CONSIGNE – Selon l'extrait de la page, pour quel requérant la question de l'application de l'article 50 de la Convention ne se pose-t-elle pas du tout ?

EXTRAIT DE LA PAGE –
┄┄┄┄┄┄┄┄┄┄
110. A l’audience du 29 octobre 1975, la Cour a invité les comparants, en vertu de l’article 47 bis de son règlement, à formuler leurs observations sur la question de l’application de l’article 50 (art. 50) de la Convention en l’espèce.
De la réponse du délégué principal de la Commission, il ressort que les requérants ne présentent aucune demande de réparation pour préjudice matériel; ils comptent cependant se voir octroyer une satisfaction équitable si la Cour conclut à l’existence d’un ou plusieurs manquements aux exigences de la Convention, mais n’indiquent pas pour le moment à quelle somme se monteraient leurs prétentions dans l’hypothèse où pareille satisfaction devrait revêtir la forme d’une indemnité.
Le Gouvernement a déclaré de son côté, par la bouche de son agent, s’en remettre complètement sur ce point à la sagesse de la Cour.
111. La question de l’application de l’article 50 (art. 50) de la Convention ne se pose pas pour M. van der Wiel, ni pour ceux des griefs de MM. Engel, de Wit, Dona et Schul que la Cour a écartés. Elle surgit en revanche pour la violation de l’article 5 par. 1 (art. 5-1) dans le cas de M. Engel et de l’article 6 par. 1 (art. 6-1) dans celui de MM. de Wit, Dona et Schul (paragraphes 69 et 89 ci-dessus). Les renseignements fournis par le délégué principal de la Commission montrent toutefois qu’elle n’est pas en état; il échet donc de la réserver et de déterminer la procédure ultérieure la concernant.
┄┄┄┄┄┄┄┄┄┄
DONNÉES À EXAMINER –
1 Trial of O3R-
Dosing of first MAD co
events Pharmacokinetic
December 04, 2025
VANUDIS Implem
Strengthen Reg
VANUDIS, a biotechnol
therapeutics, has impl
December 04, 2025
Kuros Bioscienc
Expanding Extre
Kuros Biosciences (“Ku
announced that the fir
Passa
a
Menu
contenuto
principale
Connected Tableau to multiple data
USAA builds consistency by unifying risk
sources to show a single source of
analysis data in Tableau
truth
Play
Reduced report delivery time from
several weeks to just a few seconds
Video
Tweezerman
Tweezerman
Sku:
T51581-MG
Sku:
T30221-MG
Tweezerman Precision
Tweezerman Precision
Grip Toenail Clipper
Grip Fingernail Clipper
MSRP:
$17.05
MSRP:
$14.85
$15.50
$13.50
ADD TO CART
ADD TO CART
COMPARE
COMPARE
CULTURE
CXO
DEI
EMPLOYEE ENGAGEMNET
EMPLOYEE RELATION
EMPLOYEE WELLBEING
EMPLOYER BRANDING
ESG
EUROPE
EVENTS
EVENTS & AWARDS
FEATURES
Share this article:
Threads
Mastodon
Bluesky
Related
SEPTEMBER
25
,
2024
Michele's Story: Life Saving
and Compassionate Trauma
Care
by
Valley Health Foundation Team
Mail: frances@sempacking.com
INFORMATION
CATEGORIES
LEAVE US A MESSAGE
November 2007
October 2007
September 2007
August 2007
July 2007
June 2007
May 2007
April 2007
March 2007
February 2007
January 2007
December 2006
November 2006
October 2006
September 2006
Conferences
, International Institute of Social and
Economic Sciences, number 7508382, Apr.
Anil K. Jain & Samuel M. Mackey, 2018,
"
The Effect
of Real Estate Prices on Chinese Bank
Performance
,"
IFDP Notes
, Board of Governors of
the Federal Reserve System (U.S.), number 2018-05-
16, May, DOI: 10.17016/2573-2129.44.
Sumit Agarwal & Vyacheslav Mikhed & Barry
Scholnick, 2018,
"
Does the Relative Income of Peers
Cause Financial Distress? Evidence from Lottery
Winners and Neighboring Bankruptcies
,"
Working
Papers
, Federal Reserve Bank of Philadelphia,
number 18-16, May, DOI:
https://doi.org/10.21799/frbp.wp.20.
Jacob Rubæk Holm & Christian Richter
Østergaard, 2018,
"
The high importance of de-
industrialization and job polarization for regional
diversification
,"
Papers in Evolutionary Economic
┄┄┄┄┄┄┄┄┄┄
VOTRE RÉPONSE – Pour M. van der Wiel.